Mood disorders are common mental health sequelae of cancer, but depression in patients with cancer is frequently missed by healthcare providers, and there are many reasons for this oversight.
Have you ever wondered what symptom is the most hidden among patients with cancer? Is it sexual dysfunction related to treatment, body dysphoria, and heightened feelings of general anxiety? Is it perhaps caregiver burden, as patients struggle to maintain their roles in the family while meeting the sometimes-demanding tasks and schedules associated with cancer treatment and follow-up? Is it early indications of acute confusion, or “chemobrain”? No, it is none of these. The most overlooked symptom in cancer care is depression. Mood disorders are common mental health sequelae of cancer-in fact, the prevalence of mood disorders is two to three times higher among cancer patients than in the general population. Still, depression in patients with cancer is frequently missed by healthcare providers, and there are many reasons for this oversight.
First, depression is an expected corollary of the cancer experience. Hence, the painful nature of depression and its potential impact on daily functioning are accepted as “par for the course.” Second, there are diagnostic quandaries about what constitutes cancer-related depression and what it looks like in the clinical setting. Third, patients may choose not to disclose this symptom. Finally, even when prescribers suspect that their patient may be depressed, they often worry about doing something about it, due to the toxicity associated with antidepressants and their potential negative interactions with other medications. Prescribers also lack the pharmacologic knowledge to optimally manage this mood disorder with medications. Hence, depression remains under-recognized and undertreated.
Mehta and Roth, from Memorial Sloan Kettering Cancer Center's Department of Psychiatry and Behavior, have reinforced the importance of psychosocial distress screening in the oncology setting, to identify patients in need of referral. There are multiple standard evaluation methods for depression in clinical practice, and these include the use of interviews, short questionnaires, and formal assessment instruments. The role of the oncology nurse is to screen for depression, not to diagnose it. We need to respond proactively when patients, through their verbalizations and behavior, portray worrisome indications of depression. Similar to the recognition of actionable elements of physical distress (ie, “His respirations have doubled over the past hour.”; “Her urine is blood-tinged”), psychosocial clues to depression in our patients-through observations, discussions, and clinical red flags-should be shared with the primary oncology provider. For example, you might say, “Mr. Johnson’s wife shared with me today that he’s stopped eating at home, and has no interest in seeing his grandchildren who were always the light of his life”; or “Twice this week when she was having her chemo, Mrs. Davis told me that she doesn’t know if she can take this much longer and that she is useless to her family.”
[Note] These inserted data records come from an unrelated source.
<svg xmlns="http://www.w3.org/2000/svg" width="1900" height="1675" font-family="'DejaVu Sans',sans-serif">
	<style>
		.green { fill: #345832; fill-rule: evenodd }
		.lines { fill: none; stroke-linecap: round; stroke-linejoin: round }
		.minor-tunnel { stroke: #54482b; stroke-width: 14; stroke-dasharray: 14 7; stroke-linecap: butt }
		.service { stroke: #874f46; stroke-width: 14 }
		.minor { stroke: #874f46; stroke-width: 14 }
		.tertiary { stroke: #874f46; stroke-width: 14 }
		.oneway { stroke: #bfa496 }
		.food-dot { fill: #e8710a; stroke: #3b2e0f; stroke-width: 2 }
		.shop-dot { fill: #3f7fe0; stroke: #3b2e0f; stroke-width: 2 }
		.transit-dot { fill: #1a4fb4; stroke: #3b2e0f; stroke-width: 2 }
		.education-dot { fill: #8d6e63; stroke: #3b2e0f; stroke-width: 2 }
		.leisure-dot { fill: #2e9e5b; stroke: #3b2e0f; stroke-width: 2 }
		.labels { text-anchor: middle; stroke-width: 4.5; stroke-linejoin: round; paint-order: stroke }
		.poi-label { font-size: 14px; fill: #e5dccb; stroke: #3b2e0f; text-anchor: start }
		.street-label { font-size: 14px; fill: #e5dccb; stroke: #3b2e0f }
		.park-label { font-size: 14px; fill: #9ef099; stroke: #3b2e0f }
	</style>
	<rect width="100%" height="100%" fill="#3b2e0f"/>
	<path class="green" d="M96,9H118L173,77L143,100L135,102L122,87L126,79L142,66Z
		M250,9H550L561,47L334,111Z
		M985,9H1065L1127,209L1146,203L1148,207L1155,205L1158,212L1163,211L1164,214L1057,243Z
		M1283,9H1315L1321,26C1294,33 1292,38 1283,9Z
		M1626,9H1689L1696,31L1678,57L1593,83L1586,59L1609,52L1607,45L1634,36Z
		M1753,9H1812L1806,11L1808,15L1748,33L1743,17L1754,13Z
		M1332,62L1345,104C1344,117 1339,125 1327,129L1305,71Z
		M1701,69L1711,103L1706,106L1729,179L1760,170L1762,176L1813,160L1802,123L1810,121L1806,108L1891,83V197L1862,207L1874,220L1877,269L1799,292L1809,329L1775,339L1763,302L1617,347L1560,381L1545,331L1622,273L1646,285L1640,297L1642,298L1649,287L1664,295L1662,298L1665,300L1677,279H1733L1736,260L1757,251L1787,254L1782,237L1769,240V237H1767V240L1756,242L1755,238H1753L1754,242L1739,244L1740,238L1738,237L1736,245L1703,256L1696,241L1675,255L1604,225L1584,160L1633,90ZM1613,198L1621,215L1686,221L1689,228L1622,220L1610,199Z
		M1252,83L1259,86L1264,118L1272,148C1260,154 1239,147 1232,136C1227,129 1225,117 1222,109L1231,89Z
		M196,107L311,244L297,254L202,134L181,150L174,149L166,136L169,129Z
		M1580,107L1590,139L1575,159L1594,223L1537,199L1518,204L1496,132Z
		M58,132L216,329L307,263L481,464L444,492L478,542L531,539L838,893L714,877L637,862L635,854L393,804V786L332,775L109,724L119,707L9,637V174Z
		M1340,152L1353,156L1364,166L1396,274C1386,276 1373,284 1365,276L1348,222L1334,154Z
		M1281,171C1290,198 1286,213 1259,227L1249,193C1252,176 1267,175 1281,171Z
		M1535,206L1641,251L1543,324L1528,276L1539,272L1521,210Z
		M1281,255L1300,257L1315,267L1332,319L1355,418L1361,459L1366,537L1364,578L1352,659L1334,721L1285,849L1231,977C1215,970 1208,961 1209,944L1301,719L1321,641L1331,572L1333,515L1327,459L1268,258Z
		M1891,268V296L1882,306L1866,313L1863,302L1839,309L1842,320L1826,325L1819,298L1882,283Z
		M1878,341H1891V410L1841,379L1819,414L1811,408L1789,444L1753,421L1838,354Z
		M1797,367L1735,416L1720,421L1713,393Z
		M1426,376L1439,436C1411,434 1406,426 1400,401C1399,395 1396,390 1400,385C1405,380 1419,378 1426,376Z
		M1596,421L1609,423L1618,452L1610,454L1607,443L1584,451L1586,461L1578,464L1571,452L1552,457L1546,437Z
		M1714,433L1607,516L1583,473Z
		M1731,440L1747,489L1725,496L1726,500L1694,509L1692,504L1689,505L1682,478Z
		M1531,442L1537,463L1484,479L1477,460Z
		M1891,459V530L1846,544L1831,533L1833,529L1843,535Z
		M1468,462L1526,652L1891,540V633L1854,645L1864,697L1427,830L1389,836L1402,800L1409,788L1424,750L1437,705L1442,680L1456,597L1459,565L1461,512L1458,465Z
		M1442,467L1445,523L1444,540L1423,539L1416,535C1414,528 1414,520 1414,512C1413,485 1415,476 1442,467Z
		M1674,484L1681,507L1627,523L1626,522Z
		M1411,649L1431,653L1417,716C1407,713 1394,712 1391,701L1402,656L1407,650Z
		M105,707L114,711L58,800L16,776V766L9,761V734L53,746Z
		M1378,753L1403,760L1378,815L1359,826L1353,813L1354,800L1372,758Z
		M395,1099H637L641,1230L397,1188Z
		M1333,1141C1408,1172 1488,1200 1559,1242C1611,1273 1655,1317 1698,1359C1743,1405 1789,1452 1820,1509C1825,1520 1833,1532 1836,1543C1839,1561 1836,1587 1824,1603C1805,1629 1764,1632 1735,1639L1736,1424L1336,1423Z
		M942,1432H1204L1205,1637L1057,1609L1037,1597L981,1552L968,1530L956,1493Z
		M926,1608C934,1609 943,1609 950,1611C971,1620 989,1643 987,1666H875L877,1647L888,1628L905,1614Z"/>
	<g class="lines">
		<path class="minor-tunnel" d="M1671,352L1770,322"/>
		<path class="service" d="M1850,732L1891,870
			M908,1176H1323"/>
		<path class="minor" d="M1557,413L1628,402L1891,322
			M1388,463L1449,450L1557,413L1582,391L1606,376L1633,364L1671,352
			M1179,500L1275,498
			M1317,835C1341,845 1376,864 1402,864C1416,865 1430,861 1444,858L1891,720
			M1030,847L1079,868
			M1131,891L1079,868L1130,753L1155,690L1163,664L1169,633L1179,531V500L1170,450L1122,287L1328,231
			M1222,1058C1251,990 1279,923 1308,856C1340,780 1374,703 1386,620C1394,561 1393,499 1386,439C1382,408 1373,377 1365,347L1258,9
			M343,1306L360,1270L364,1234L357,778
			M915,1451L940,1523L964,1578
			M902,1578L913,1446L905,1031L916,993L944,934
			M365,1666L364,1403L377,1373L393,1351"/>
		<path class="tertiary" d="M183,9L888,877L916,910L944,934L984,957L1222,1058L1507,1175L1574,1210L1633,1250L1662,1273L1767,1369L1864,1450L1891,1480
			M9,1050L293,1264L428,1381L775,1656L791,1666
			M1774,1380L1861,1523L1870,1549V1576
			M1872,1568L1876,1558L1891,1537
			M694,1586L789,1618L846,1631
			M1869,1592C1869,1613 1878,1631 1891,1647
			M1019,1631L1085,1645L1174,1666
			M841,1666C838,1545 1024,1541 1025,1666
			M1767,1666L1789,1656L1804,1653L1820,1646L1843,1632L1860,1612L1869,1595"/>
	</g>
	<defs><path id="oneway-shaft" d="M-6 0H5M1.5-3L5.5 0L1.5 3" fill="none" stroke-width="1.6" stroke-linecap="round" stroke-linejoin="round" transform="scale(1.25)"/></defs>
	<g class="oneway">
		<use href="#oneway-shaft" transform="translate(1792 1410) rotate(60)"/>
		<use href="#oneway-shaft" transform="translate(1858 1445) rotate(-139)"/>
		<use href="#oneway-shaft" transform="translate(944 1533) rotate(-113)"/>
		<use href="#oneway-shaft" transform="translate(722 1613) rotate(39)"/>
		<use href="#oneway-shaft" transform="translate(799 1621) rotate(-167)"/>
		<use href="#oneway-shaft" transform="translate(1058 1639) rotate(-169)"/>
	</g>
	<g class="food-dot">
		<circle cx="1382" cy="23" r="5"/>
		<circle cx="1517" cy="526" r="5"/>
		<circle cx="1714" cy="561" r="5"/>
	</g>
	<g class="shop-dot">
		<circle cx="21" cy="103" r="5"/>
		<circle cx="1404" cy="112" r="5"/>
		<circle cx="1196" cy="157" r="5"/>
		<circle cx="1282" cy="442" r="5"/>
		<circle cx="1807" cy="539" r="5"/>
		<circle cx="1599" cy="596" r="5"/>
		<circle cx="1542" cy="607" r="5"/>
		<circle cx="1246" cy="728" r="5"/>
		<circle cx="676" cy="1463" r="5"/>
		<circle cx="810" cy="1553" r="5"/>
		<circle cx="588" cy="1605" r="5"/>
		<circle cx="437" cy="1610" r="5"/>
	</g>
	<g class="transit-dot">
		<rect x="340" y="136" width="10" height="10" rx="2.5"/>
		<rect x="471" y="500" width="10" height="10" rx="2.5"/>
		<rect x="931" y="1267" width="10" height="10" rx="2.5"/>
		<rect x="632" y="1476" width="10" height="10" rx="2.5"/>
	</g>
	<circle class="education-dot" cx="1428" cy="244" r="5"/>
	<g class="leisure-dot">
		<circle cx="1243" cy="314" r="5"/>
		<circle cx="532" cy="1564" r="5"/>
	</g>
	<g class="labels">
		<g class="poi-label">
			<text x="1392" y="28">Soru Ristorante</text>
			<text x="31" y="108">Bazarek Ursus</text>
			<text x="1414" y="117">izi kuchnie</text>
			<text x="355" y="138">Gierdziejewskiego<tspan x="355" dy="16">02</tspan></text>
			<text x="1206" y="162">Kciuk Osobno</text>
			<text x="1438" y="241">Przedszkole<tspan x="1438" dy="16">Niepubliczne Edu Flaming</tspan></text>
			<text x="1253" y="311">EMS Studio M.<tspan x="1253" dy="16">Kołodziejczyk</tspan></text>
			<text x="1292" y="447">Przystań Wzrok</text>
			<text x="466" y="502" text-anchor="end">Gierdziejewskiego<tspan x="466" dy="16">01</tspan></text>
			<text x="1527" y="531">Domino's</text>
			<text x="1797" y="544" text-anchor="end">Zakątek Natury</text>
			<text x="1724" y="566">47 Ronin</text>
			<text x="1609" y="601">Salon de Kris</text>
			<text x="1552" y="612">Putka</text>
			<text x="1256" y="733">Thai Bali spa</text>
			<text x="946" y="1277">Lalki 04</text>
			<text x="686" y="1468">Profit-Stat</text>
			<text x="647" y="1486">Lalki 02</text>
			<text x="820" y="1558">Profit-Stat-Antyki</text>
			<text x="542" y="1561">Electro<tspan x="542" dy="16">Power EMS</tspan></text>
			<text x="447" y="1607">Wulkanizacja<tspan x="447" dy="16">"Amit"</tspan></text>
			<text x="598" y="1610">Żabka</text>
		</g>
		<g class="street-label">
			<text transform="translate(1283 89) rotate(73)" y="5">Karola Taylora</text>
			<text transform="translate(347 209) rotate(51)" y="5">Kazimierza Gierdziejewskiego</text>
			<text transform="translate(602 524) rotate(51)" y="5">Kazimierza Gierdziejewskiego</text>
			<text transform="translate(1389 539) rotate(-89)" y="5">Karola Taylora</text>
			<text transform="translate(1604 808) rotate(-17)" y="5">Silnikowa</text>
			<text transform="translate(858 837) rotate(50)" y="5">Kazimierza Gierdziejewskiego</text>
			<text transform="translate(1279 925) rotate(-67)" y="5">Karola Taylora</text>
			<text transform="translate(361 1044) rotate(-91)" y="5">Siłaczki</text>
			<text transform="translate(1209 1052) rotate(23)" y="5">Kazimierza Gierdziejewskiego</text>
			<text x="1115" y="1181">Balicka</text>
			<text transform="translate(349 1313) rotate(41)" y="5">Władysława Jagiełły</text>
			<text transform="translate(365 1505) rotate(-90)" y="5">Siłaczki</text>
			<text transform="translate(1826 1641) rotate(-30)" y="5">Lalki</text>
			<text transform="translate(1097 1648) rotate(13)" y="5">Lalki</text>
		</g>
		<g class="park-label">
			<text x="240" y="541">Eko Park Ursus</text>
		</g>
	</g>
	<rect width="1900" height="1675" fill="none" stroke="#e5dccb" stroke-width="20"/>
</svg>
While nurses and physicians may not feel that they have the expertise to act on their perceptions of psychosocial distress in a patient, there are choices to rectify this situation. They can proactively identify psychological resources to help depressed patients, and take steps to ensure that the appropriate staff members of these organizations have been contracted and are readily available for referral. Oncology professionals also can acquire the expertise needed to treat this symptom of patient distress. Educational offerings can increase healthcare providers’ knowledge about the numerous agents available to treat depression, the drugs that can have negative synergistic interactions with antidepressants, the optimum dosing parameters and expected toxicities of various antidepressant agents, and considerations for stopping antidepressant treatment. This element of practice needs to be elevated to the same level of importance as the attainment of new knowledge about best practices in chemotherapy prescribing and surgery. A holistic orientation to cancer care-in particular, an approach that includes screening and treatment for depression-is a necessity to optimize the quality of life for our patients.
1. Caruso R, Nanni MG, Riba M, et al. Depressive spectrum disorders in cancer: prevalence, risk factors, and screening for depression: a critical review. Acta Oncologica. 2017;56:146-55.
2. Mehta RD, Roth AJ. Psychiatric considerations in the oncology setting. CA Cancer J Clin. 2015;65:299-314.